Leo was operating the crane when it fell 200 feet from its tower. Kurtaj, a construction worker, was on the ground when the crane collapsed on him.

New York Crane also owned a 300-foot crane that collapsed on March 15, 2008, killing seven people at 303 E. 51st Street.

Construction workers Anthony Mazza, Santy Gallone, Brad Cohen, Aaron Stephens, Clifford Canzona, and Wayne Bliedner were killed, along with Odin Torres, a tourist from Florida.

In that case, master rigger William Rapetti was acquitted in Manhattan Supreme Court of seven counts of manslaughter.

Rapetti was accused of using too few slings to attach a steel collar to beams on the condo being built. His lawyer argued that the accident was the fault of a poorly constructed and repaired tie-in beam.

Though Lomma was acquitted of criminal charges, he faced a lawsuit from the Leo and Kurtai families that resulted in a trial in 2015 that ran for nearly 11 months – said at the time to have been the longest trial ever held in Manhattan Supreme Court. The trial ended with a jury ordering Lomma to pay $96 million. An appellate court later reduced the award to $35 million.

In January 2016, Lomma filed for bankruptcy, saying he only had $10 million in assets.

Lomma, a lifelong Staten Islander, died in July 2019 at age 73. “His cranes helped build most of the major cities in our country and around the world,” said his obituary in the Staten Island Advance.

Though James F. Lomma is gone – and the lawsuits against him have ended – his name lives on in the companies he founded, including J.F. Lomma Inc. of Kearney, N.J. and New York Crane & Equipment of Long Island City, Queens.

Equipment owned by both companies is emblazoned with the Lomma name.

The companies’ current ownership is not evident from public records.

When reached Wednesday, staffers at New York Crane did not immediately comment on the Midtown collapse.

Bernadette Panzella, who represented Leo’s family in the lawsuit over the E. 91st St. collapse, said the trial showed that Lomma maintained his equipment poorly.

Panzella and other lawyers for the Leo and Kurtaj families argued that Lomma hired a Chinese company to make a major repair to the collapsed crane on the cheap.

“The lack of maintenance on these cranes was well documented at his trial,” Panzella said.

Cross Country Construction LLC was the operator of the crane that collapsed Wednesday, and Valjato Engineering was the crane engineer, city officials said.

Cross Country did not respond to a request for comment.
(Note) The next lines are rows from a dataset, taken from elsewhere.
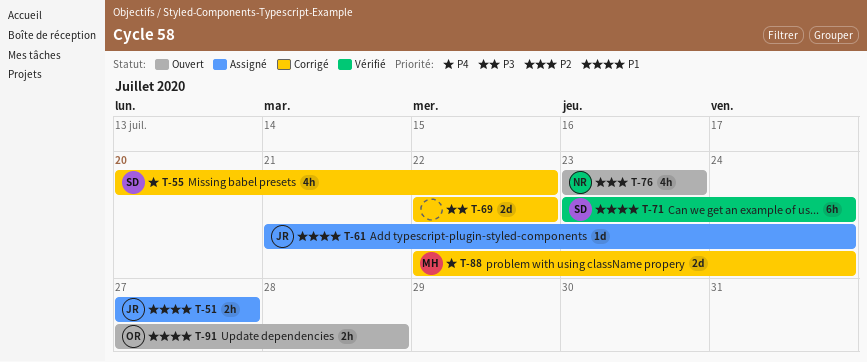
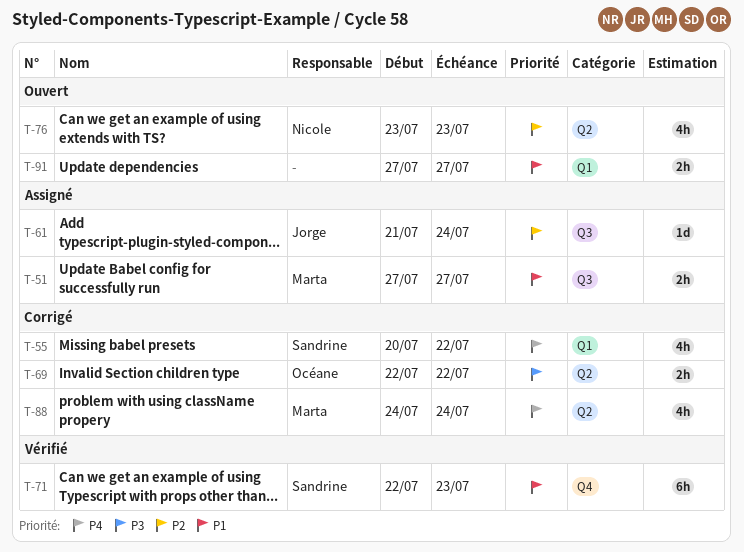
T-51, owner: Jorge -> Marta
T-61, priority: P1 -> P2
T-69, owner: none -> Océane
T-69, estimate: 2d -> 2h
T-71, start: Jul 23 -> Jul 22
T-71, due: Jul 24 -> Jul 23
T-88, estimate: 2d -> 4h
T-88, start: Jul 22 -> Jul 24
T-91, owner: Océane -> none
T-91, due: Jul 28 -> Jul 27

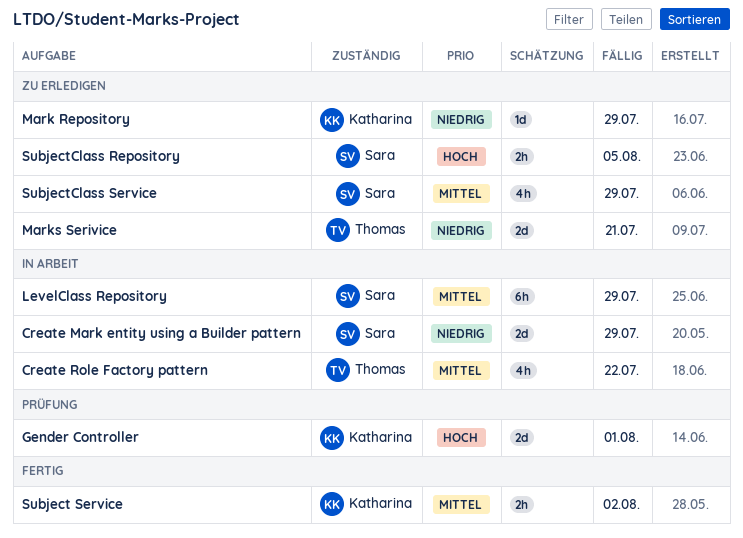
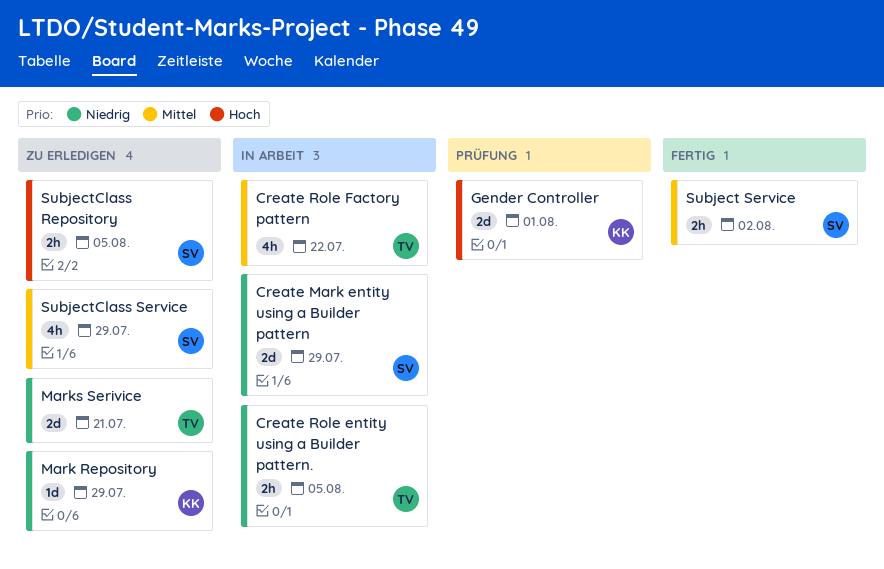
Create Role entity using a Builder pattern.: none -> present
LevelClass Repository: present -> none
Subject Service, owner: Katharina -> Sara

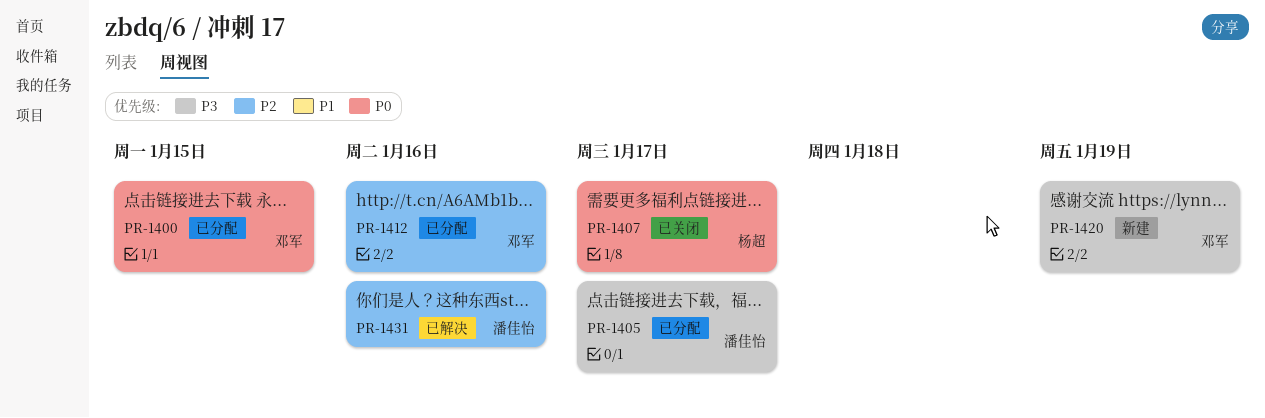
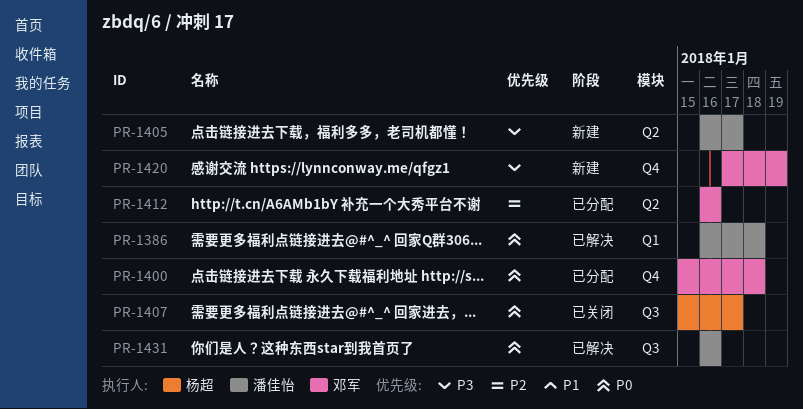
PR-1386: none -> present
PR-1400, due: Jan 15 -> Jan 18
PR-1405, status: 已分配 -> 新建
PR-1431, priority: P2 -> P0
A woman who picked up the phone at Valjato said: “We’re not at liberty to discuss.”

The general contractor at the site is Brooklyn-based Monadnock Construction, said Building Department officials.

“We are fully cooperating with all regulatory agencies and are available for any assistance that is needed,” Monadnock said in a statement.

“It’s never good when a crane collapses,” said Panzella. “It’s not going to be a good result.”

Cranes are a danger to the public as well as construction workers, she added.

“To this day I do not walk under the scaffolding of a building that has a crane attached,” said Panzella. “I cross a lot of streets and get my steps in.”